Business — Banking — Management — Marketing & Sales

Distribution Management

Category: Marketing

Decisions about how to distribute products and services to consumers are among the most important facing marketing management. These marketing channel decisions directly affect every other marketing decision. The firms pricing will to a large extent be determined by whether it uses mass merchandisers or high quality specialty stores. Overall sales and advertising strategy will be affected by the choice of middlemen used in the channel (if any) and the extent to which they need persuasion training and motivation. Whether a company proceeds with launching a new product or acquiring new products may depend upon how well the new proposals fit the abilities and capacity of channel members.

Marketing channels are needed so that products can reach buyers and so that buyers can reach service points. They bridge the gap between production and consumption and in doing so add value to the products or service by making them available when required.
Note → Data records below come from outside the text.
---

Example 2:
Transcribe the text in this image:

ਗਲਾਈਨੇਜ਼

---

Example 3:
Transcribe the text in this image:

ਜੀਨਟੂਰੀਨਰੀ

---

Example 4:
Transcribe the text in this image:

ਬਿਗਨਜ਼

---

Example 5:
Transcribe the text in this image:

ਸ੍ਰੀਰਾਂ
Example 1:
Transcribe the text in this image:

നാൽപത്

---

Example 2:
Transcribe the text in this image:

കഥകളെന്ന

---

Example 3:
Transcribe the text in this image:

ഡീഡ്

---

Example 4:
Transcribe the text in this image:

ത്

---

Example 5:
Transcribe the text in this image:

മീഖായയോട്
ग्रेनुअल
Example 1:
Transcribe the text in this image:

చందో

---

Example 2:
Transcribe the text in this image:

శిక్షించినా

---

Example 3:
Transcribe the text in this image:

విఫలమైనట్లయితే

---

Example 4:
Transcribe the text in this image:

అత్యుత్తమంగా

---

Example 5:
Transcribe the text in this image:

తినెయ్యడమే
The particular channel arrangement adopted by an organization expresses much about its search for competitive advantage, and is a central aspect of its marketing strategy.
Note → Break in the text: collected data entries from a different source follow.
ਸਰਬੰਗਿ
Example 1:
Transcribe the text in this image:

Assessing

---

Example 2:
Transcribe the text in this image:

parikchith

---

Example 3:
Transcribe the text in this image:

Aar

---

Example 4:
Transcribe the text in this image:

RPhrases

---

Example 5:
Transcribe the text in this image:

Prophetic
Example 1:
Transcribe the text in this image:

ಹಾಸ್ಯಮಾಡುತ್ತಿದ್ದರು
Kotler and Armstrong (1991) provide a useful definition of a distribution channel:

«A distribution channel is the set of firms and individuals that take title or assist in transferring title, to a good or service as it moves from the producer to the final consumer or industrial user».

A British marketing professor puts the importance of distribution into perspective when he says:

«It is sometimes suggested that the role of distribution and customer service is to provide time and place utility in the transfer of goods and services between buyer and seller. Put another way there is no value in a product or service until it is in the hands of the customer or consumer.»